Dataset records
______
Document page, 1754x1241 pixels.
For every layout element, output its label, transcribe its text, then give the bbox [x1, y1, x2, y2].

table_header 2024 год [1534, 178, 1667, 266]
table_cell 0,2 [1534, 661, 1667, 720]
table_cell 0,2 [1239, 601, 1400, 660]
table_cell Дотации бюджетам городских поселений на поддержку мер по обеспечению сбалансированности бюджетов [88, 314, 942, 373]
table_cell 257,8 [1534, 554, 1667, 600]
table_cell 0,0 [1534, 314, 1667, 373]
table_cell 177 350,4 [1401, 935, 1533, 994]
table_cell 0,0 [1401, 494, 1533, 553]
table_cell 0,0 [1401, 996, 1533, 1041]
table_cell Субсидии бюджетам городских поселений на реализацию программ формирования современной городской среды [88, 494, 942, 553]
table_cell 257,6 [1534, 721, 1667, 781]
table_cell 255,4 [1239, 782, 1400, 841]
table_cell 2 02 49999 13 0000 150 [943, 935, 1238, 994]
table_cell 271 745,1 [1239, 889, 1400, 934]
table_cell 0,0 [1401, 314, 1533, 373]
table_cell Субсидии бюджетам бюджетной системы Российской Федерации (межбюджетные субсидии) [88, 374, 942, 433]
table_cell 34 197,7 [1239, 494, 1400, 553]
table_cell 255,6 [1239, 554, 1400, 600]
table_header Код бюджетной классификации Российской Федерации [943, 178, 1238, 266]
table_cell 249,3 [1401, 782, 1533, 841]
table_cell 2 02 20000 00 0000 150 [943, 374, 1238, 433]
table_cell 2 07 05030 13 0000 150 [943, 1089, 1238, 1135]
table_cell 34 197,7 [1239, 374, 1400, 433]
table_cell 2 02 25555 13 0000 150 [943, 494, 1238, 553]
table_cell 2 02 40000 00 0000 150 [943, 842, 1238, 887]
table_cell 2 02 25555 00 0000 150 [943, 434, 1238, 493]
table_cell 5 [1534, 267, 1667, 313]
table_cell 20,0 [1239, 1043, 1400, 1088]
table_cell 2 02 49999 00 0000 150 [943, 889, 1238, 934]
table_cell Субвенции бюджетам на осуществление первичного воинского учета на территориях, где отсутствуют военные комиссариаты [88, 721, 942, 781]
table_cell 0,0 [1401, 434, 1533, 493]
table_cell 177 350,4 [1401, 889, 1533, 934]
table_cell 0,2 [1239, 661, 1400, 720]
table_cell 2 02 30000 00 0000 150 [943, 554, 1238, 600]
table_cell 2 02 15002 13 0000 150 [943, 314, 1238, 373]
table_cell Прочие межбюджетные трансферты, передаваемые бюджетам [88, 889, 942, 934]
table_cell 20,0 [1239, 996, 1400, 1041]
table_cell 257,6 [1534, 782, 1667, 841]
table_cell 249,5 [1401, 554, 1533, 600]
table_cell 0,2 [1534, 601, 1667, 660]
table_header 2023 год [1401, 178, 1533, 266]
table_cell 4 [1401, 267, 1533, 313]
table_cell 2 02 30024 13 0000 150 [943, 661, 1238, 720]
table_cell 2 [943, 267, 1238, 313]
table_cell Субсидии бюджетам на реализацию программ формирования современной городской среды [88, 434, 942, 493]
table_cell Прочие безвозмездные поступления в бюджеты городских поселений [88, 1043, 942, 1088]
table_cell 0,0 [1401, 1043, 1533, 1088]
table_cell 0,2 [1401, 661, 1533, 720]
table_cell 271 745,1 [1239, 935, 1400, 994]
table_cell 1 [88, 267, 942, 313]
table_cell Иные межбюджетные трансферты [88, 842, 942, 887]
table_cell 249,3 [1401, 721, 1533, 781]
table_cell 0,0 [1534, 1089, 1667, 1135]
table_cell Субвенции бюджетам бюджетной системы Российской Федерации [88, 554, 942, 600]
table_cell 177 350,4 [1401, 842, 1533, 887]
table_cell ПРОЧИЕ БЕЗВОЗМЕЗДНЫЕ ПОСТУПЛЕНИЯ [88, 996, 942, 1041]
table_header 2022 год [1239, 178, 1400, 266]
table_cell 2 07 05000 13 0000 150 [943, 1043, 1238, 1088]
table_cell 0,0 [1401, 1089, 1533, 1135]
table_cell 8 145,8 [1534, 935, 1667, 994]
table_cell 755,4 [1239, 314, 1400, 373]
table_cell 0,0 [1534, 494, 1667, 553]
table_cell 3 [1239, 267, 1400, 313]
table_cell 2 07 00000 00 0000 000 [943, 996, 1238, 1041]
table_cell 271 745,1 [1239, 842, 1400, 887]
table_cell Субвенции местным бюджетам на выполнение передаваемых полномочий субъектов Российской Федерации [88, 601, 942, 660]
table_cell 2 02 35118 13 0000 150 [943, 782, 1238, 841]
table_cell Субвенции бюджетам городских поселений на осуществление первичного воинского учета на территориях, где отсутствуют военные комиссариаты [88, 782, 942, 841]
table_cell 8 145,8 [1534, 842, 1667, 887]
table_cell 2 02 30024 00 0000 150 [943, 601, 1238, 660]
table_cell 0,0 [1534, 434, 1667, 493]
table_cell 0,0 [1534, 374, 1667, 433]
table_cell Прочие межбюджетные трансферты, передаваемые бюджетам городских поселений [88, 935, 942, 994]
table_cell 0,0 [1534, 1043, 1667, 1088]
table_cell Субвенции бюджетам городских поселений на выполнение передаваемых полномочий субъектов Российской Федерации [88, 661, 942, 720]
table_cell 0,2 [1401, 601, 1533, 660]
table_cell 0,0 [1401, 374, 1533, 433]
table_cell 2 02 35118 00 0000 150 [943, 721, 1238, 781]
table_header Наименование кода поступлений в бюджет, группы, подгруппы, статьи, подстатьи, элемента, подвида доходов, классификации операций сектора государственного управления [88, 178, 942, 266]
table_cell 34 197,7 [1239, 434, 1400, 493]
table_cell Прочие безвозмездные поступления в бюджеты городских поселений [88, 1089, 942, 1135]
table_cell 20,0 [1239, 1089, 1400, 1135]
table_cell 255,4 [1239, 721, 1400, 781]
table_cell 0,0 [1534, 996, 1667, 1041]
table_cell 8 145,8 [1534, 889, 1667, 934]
______
• What is being asked: Repeat the lines above exactly.

• Solution for this problem:
Document page, 1754x1241 pixels.
For every layout element, output its label, transcribe its text, then give the bbox [x1, y1, x2, y2].

table_header 2024 год [1534, 178, 1667, 266]
table_cell 0,2 [1534, 661, 1667, 720]
table_cell 0,2 [1239, 601, 1400, 660]
table_cell Дотации бюджетам городских поселений на поддержку мер по обеспечению сбалансированности бюджетов [88, 314, 942, 373]
table_cell 257,8 [1534, 554, 1667, 600]
table_cell 0,0 [1534, 314, 1667, 373]
table_cell 177 350,4 [1401, 935, 1533, 994]
table_cell 0,0 [1401, 494, 1533, 553]
table_cell 0,0 [1401, 996, 1533, 1041]
table_cell Субсидии бюджетам городских поселений на реализацию программ формирования современной городской среды [88, 494, 942, 553]
table_cell 257,6 [1534, 721, 1667, 781]
table_cell 255,4 [1239, 782, 1400, 841]
table_cell 2 02 49999 13 0000 150 [943, 935, 1238, 994]
table_cell 271 745,1 [1239, 889, 1400, 934]
table_cell 0,0 [1401, 314, 1533, 373]
table_cell Субсидии бюджетам бюджетной системы Российской Федерации (межбюджетные субсидии) [88, 374, 942, 433]
table_cell 34 197,7 [1239, 494, 1400, 553]
table_cell 255,6 [1239, 554, 1400, 600]
table_header Код бюджетной классификации Российской Федерации [943, 178, 1238, 266]
table_cell 249,3 [1401, 782, 1533, 841]
table_cell 2 02 20000 00 0000 150 [943, 374, 1238, 433]
table_cell 2 07 05030 13 0000 150 [943, 1089, 1238, 1135]
table_cell 34 197,7 [1239, 374, 1400, 433]
table_cell 2 02 25555 13 0000 150 [943, 494, 1238, 553]
table_cell 2 02 40000 00 0000 150 [943, 842, 1238, 887]
table_cell 2 02 25555 00 0000 150 [943, 434, 1238, 493]
table_cell 5 [1534, 267, 1667, 313]
table_cell 20,0 [1239, 1043, 1400, 1088]
table_cell 2 02 49999 00 0000 150 [943, 889, 1238, 934]
table_cell Субвенции бюджетам на осуществление первичного воинского учета на территориях, где отсутствуют военные комиссариаты [88, 721, 942, 781]
table_cell 0,0 [1401, 434, 1533, 493]
table_cell 177 350,4 [1401, 889, 1533, 934]
table_cell 0,2 [1239, 661, 1400, 720]
table_cell 2 02 30000 00 0000 150 [943, 554, 1238, 600]
table_cell 2 02 15002 13 0000 150 [943, 314, 1238, 373]
table_cell Прочие межбюджетные трансферты, передаваемые бюджетам [88, 889, 942, 934]
table_cell 20,0 [1239, 996, 1400, 1041]
table_cell 257,6 [1534, 782, 1667, 841]
table_cell 249,5 [1401, 554, 1533, 600]
table_cell 0,2 [1534, 601, 1667, 660]
table_header 2023 год [1401, 178, 1533, 266]
table_cell 4 [1401, 267, 1533, 313]
table_cell 2 02 30024 13 0000 150 [943, 661, 1238, 720]
table_cell 2 [943, 267, 1238, 313]
table_cell Субсидии бюджетам на реализацию программ формирования современной городской среды [88, 434, 942, 493]
table_cell Прочие безвозмездные поступления в бюджеты городских поселений [88, 1043, 942, 1088]
table_cell 0,0 [1401, 1043, 1533, 1088]
table_cell 0,2 [1401, 661, 1533, 720]
table_cell 271 745,1 [1239, 935, 1400, 994]
table_cell 1 [88, 267, 942, 313]
table_cell Иные межбюджетные трансферты [88, 842, 942, 887]
table_cell 249,3 [1401, 721, 1533, 781]
table_cell 0,0 [1534, 1089, 1667, 1135]
table_cell Субвенции бюджетам бюджетной системы Российской Федерации [88, 554, 942, 600]
table_cell 177 350,4 [1401, 842, 1533, 887]
table_cell ПРОЧИЕ БЕЗВОЗМЕЗДНЫЕ ПОСТУПЛЕНИЯ [88, 996, 942, 1041]
table_header 2022 год [1239, 178, 1400, 266]
table_cell 2 07 05000 13 0000 150 [943, 1043, 1238, 1088]
table_cell 0,0 [1401, 1089, 1533, 1135]
table_cell 8 145,8 [1534, 935, 1667, 994]
table_cell 755,4 [1239, 314, 1400, 373]
table_cell 0,0 [1534, 494, 1667, 553]
table_cell 3 [1239, 267, 1400, 313]
table_cell 2 07 00000 00 0000 000 [943, 996, 1238, 1041]
table_cell 271 745,1 [1239, 842, 1400, 887]
table_cell Субвенции местным бюджетам на выполнение передаваемых полномочий субъектов Российской Федерации [88, 601, 942, 660]
table_cell 2 02 35118 13 0000 150 [943, 782, 1238, 841]
table_cell Субвенции бюджетам городских поселений на осуществление первичного воинского учета на территориях, где отсутствуют военные комиссариаты [88, 782, 942, 841]
table_cell 8 145,8 [1534, 842, 1667, 887]
table_cell 2 02 30024 00 0000 150 [943, 601, 1238, 660]
table_cell 0,0 [1534, 434, 1667, 493]
table_cell 0,0 [1534, 374, 1667, 433]
table_cell Прочие межбюджетные трансферты, передаваемые бюджетам городских поселений [88, 935, 942, 994]
table_cell 0,0 [1534, 1043, 1667, 1088]
table_cell Субвенции бюджетам городских поселений на выполнение передаваемых полномочий субъектов Российской Федерации [88, 661, 942, 720]
table_cell 0,2 [1401, 601, 1533, 660]
table_cell 0,0 [1401, 374, 1533, 433]
table_cell 2 02 35118 00 0000 150 [943, 721, 1238, 781]
table_header Наименование кода поступлений в бюджет, группы, подгруппы, статьи, подстатьи, элемента, подвида доходов, классификации операций сектора государственного управления [88, 178, 942, 266]
table_cell 34 197,7 [1239, 434, 1400, 493]
table_cell Прочие безвозмездные поступления в бюджеты городских поселений [88, 1089, 942, 1135]
table_cell 20,0 [1239, 1089, 1400, 1135]
table_cell 255,4 [1239, 721, 1400, 781]
table_cell 0,0 [1534, 996, 1667, 1041]
table_cell 8 145,8 [1534, 889, 1667, 934]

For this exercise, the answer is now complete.